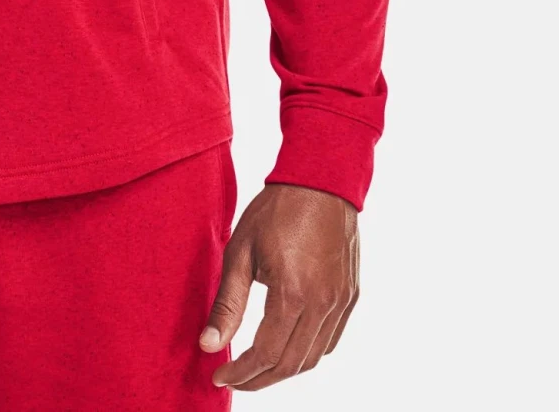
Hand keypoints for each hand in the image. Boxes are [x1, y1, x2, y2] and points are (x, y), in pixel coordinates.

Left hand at [198, 183, 359, 390]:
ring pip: (313, 357)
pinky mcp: (351, 295)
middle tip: (234, 378)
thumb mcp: (240, 251)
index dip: (242, 373)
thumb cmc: (275, 210)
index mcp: (293, 293)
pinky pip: (329, 340)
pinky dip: (307, 352)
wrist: (320, 179)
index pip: (266, 353)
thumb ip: (227, 303)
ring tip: (255, 366)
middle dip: (259, 379)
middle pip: (291, 364)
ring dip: (283, 369)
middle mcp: (323, 303)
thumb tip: (208, 345)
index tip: (219, 376)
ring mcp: (341, 301)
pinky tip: (286, 345)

#### Directions
Taking the material above, extract exactly and only the lines from the line with "thumb mcp: (240, 251)" to the line with "middle mcp: (323, 303)", inclusive of both.

#### Reply
thumb mcp: (240, 251)
index dip: (242, 373)
thumb cmc: (275, 210)
index mcp: (293, 293)
pinky pip: (329, 340)
pinky dip: (307, 352)
wrist: (320, 179)
index pip: (266, 353)
thumb ip: (227, 303)
ring tip: (255, 366)
middle dip: (259, 379)
middle pip: (291, 364)
ring dip: (283, 369)
middle mcp: (323, 303)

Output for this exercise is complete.